● Available data
=======
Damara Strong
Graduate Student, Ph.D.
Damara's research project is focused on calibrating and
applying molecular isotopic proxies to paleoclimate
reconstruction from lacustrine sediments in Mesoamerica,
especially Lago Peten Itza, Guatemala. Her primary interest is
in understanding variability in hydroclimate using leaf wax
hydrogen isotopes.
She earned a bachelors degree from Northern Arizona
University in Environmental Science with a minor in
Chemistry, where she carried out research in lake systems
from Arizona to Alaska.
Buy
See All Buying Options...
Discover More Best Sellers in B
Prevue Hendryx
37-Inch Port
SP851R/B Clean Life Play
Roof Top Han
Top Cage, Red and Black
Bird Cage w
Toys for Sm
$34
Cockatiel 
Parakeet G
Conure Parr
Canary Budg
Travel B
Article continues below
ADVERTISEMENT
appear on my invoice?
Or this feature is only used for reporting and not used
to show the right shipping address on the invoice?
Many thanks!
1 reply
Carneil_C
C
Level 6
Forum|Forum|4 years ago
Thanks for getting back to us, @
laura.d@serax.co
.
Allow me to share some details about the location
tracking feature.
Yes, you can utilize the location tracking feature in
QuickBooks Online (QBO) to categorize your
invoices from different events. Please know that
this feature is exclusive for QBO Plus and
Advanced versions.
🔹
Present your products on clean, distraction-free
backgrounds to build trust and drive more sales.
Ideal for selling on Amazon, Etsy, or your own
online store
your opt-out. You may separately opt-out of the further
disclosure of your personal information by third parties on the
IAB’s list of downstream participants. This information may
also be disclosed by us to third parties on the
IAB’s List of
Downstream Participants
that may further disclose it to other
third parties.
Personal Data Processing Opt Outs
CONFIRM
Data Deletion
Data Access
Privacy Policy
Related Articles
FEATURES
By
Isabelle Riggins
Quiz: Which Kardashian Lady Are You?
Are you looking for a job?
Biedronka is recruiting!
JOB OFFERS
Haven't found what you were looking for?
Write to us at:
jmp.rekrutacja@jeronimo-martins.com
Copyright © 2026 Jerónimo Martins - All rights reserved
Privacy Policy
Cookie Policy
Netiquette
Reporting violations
=======
● Work to be completed
Extract every line of text from the material above and reproduce each one verbatim, keeping the original order.

● Result for this task
Damara Strong
Graduate Student, Ph.D.
Damara's research project is focused on calibrating and
applying molecular isotopic proxies to paleoclimate
reconstruction from lacustrine sediments in Mesoamerica,
especially Lago Peten Itza, Guatemala. Her primary interest is
in understanding variability in hydroclimate using leaf wax
hydrogen isotopes.
She earned a bachelors degree from Northern Arizona
University in Environmental Science with a minor in
Chemistry, where she carried out research in lake systems
from Arizona to Alaska.
Buy
See All Buying Options...
Discover More Best Sellers in B
Prevue Hendryx
37-Inch Port
SP851R/B Clean Life Play
Roof Top Han
Top Cage, Red and Black
Bird Cage w
Toys for Sm
$34
Cockatiel 
Parakeet G
Conure Parr
Canary Budg
Travel B
Article continues below
ADVERTISEMENT
appear on my invoice?
Or this feature is only used for reporting and not used
to show the right shipping address on the invoice?
Many thanks!
1 reply
Carneil_C
C
Level 6
Forum|Forum|4 years ago
Thanks for getting back to us, @
laura.d@serax.co
.
Allow me to share some details about the location
tracking feature.
Yes, you can utilize the location tracking feature in
QuickBooks Online (QBO) to categorize your
invoices from different events. Please know that
this feature is exclusive for QBO Plus and
Advanced versions.
🔹
Present your products on clean, distraction-free
backgrounds to build trust and drive more sales.
Ideal for selling on Amazon, Etsy, or your own
online store
your opt-out. You may separately opt-out of the further
disclosure of your personal information by third parties on the
IAB’s list of downstream participants. This information may
also be disclosed by us to third parties on the
IAB’s List of
Downstream Participants
that may further disclose it to other
third parties.
Personal Data Processing Opt Outs
CONFIRM
Data Deletion
Data Access
Privacy Policy
Related Articles
FEATURES
By
Isabelle Riggins
Quiz: Which Kardashian Lady Are You?
Are you looking for a job?
Biedronka is recruiting!
JOB OFFERS
Haven't found what you were looking for?
Write to us at:
jmp.rekrutacja@jeronimo-martins.com
Copyright © 2026 Jerónimo Martins - All rights reserved
Privacy Policy
Cookie Policy
Netiquette
Reporting violations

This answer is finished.